Summary of Intro to Neuroscience

00:00:00 - 00:45:00

This video provides an introduction to neuroscience, discussing the different types of neurons, their role in neural circuits, and how electrical signals travel between them. It also introduces the concept of synaptic transmission and discusses the different types of synaptic transmission. Finally, it explains how neural circuits are formed and how they communicate.

• 00:00:00 The brain is a complex organ containing more than 100 billion neurons and receiving thousands of connections from other neurons. The major neurological disorders we will discuss throughout the course are Alzheimer's Disease, Epilepsy, Huntington's Disease, Multiple Sclerosis, and Myasthenia Gravis.
• 00:05:00 This 1-paragraph summary provides an introduction to neuroscience, describing the different types of neurons and their roles in neural circuits.
• 00:10:00 This video explains how electrical signals travel between neurons, and how the resting potential of a neuron determines the level of stimulation needed to cause activity.

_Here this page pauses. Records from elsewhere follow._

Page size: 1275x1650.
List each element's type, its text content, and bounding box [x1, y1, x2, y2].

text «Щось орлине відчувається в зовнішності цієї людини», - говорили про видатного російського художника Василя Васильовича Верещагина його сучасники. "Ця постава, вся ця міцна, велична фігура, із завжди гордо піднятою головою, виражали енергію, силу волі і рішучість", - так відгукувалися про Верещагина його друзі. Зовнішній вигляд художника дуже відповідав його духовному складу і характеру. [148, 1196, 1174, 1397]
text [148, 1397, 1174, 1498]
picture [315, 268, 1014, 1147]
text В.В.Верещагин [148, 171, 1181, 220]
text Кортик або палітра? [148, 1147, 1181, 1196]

• 00:15:00 The nervous system is made up of cells that can depolarize (become less negative on the electrochemical scale) in response to an incoming stimulus. This depolarization is called an excitatory postsynaptic potential. In a nutshell, excitatory postsynaptic potentials are a signaling mechanism between neurons that allows them to communicate their excitement or intensity of a stimulus.
• 00:20:00 The video introduces the concept of synaptic transmission, which is the process by which one neuron can send a signal to another neuron. Two types of synaptic transmission are discussed- excitatory and inhibitory. Excitatory transmission is when an EPSP is produced by an excitatory neuron by a single action potential, and two together produce a sum aiding EPSP leading to an action potential. Inhibitory transmission is when an IPSP is produced by an inhibitory neuron, which decreases the probability of the postsynaptic neuron from firing. There is also a process of integration, which is when an IPSP is produced by a red neuron followed by a second action potential in the excitatory neuron producing the IPSP.

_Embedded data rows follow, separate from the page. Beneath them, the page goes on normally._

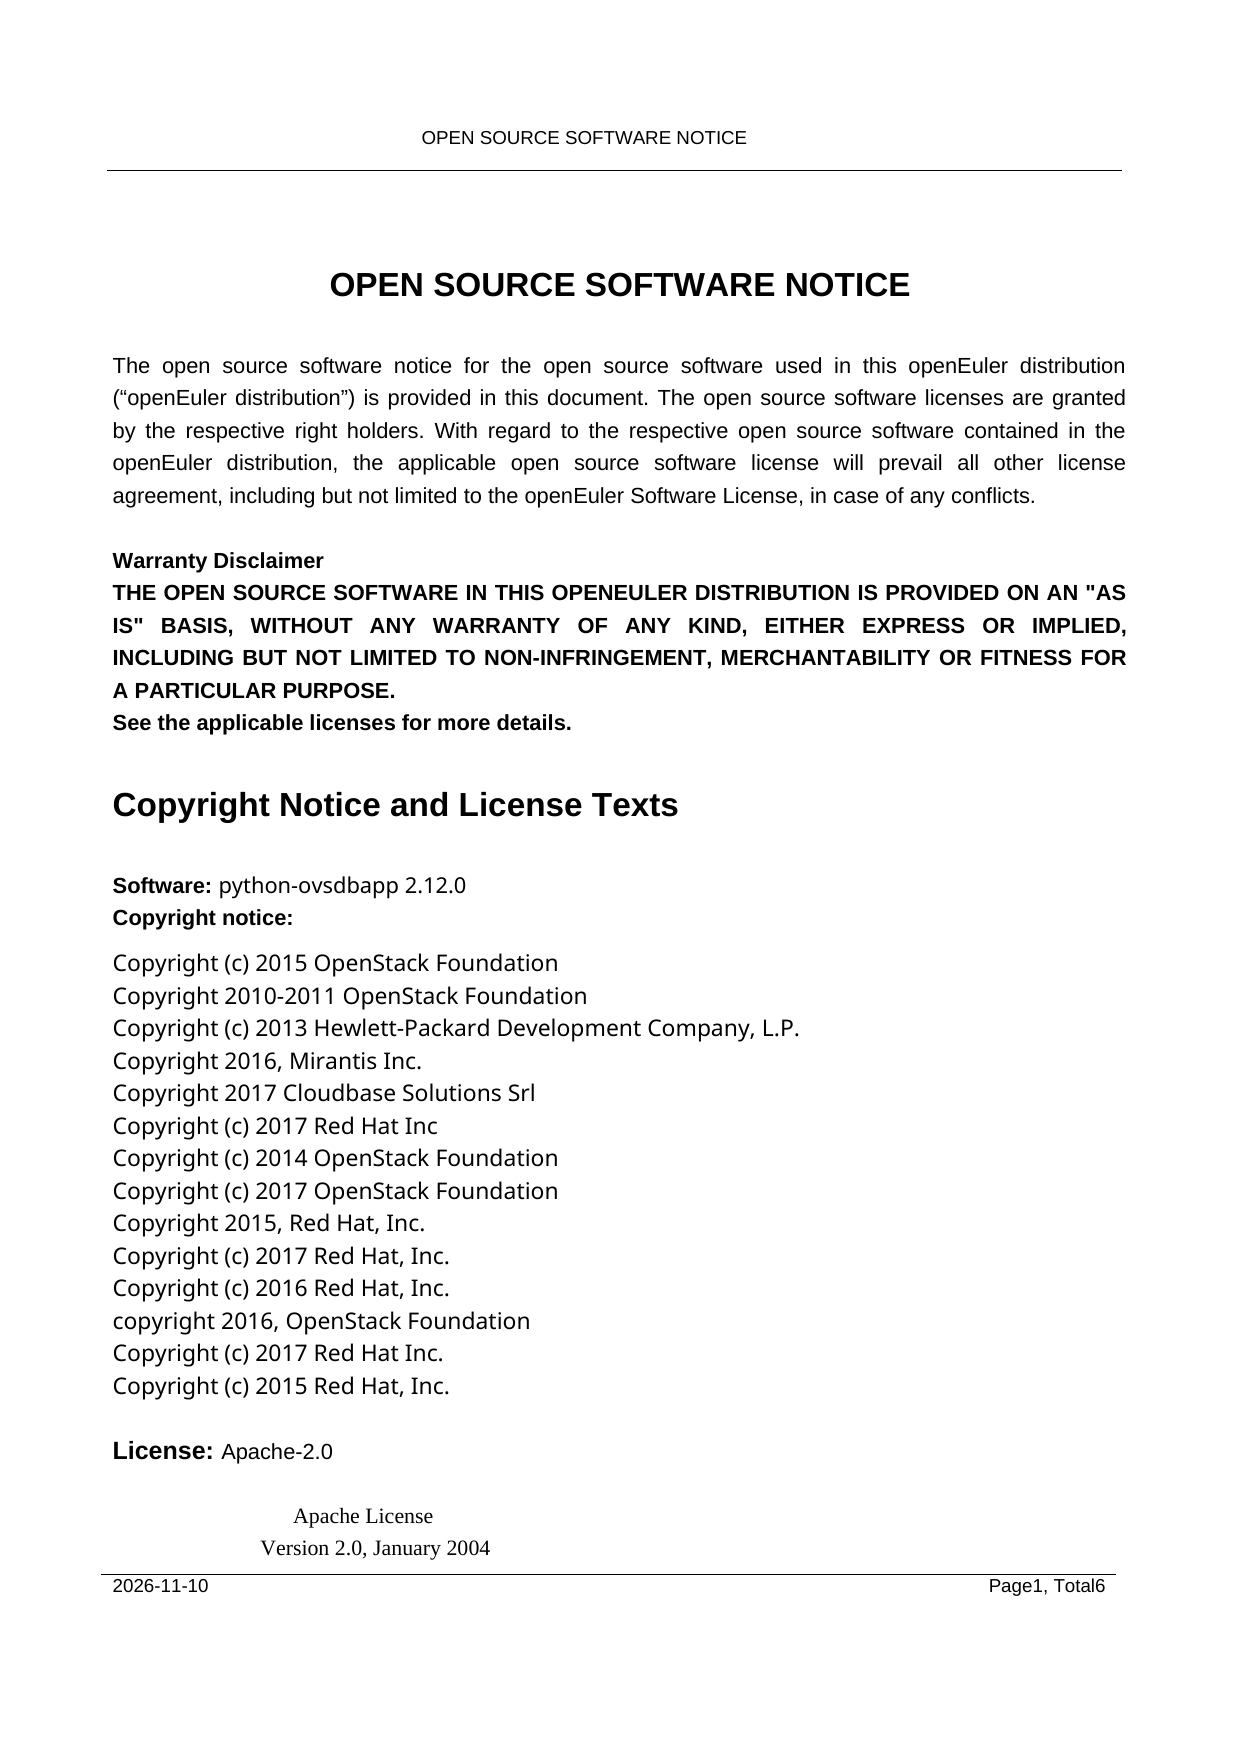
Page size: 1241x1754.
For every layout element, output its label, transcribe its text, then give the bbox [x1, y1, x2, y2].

text License: Apache-2.0 [112, 1434, 1128, 1467]
text Copyright Notice and License Texts [112, 771, 1128, 836]
text The open source software notice for the open source software used in this openEuler distribution (“openEuler distribution”) is provided in this document. The open source software licenses are granted by the respective right holders. With regard to the respective open source software contained in the openEuler distribution, the applicable open source software license will prevail all other license agreement, including but not limited to the openEuler Software License, in case of any conflicts. [112, 349, 1128, 511]
text Copyright (c) 2015 OpenStack Foundation Copyright 2010-2011 OpenStack Foundation Copyright (c) 2013 Hewlett-Packard Development Company, L.P. Copyright 2016, Mirantis Inc. Copyright 2017 Cloudbase Solutions Srl Copyright (c) 2017 Red Hat Inc Copyright (c) 2014 OpenStack Foundation Copyright (c) 2017 OpenStack Foundation Copyright 2015, Red Hat, Inc. Copyright (c) 2017 Red Hat, Inc. Copyright (c) 2016 Red Hat, Inc. copyright 2016, OpenStack Foundation Copyright (c) 2017 Red Hat Inc. Copyright (c) 2015 Red Hat, Inc. [112, 947, 1128, 1434]
text Copyright notice: [112, 901, 1128, 934]
text THE OPEN SOURCE SOFTWARE IN THIS OPENEULER DISTRIBUTION IS PROVIDED ON AN "AS IS" BASIS, WITHOUT ANY WARRANTY OF ANY KIND, EITHER EXPRESS OR IMPLIED, INCLUDING BUT NOT LIMITED TO NON-INFRINGEMENT, MERCHANTABILITY OR FITNESS FOR A PARTICULAR PURPOSE. See the applicable licenses for more details. [112, 576, 1128, 739]
title Software: python-ovsdbapp 2.12.0 [112, 869, 1128, 901]
text Warranty Disclaimer [112, 544, 1128, 576]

• 00:25:00 The monosynaptic reflex test assesses the integrity of the nervous system by testing the reflexes of a single synapse. The stretch reflex tests the reflexes of the spinal cord, and the interneuron reflex test tests the reflexes between two neurons. These tests can be used to assess the health of the nervous system.
• 00:30:00 This video explains how lateral inhibition in the spinal cord allows us to distinguish between different intensities of light, and how this is important for tasks such as walking in the dark.
• 00:35:00 This video introduces the concept of neuroscience and its various fields, including lateral inhibition and the visual illusion known as Mach bands. Lateral inhibition explains how edge enhancement occurs, and the video also discusses feedback inhibition, which is important for rhythmic behavior.
• 00:40:00 The intro to neuroscience video explains how a feedback inhibition circuit in a neuron can generate oscillations. This circuit is responsible for the 24-hour rhythms seen in the body, such as the circadian rhythm. The video also describes how a simpler neural circuit can produce quadrupedal and locomotion.
• 00:45:00 This video introduces the concept of neural circuits, and discusses how they are formed and how they communicate. Dr. Bean explains how a single neuron can be specifically wired to communicate with its appropriate partner, and how this contributes to complex behaviors.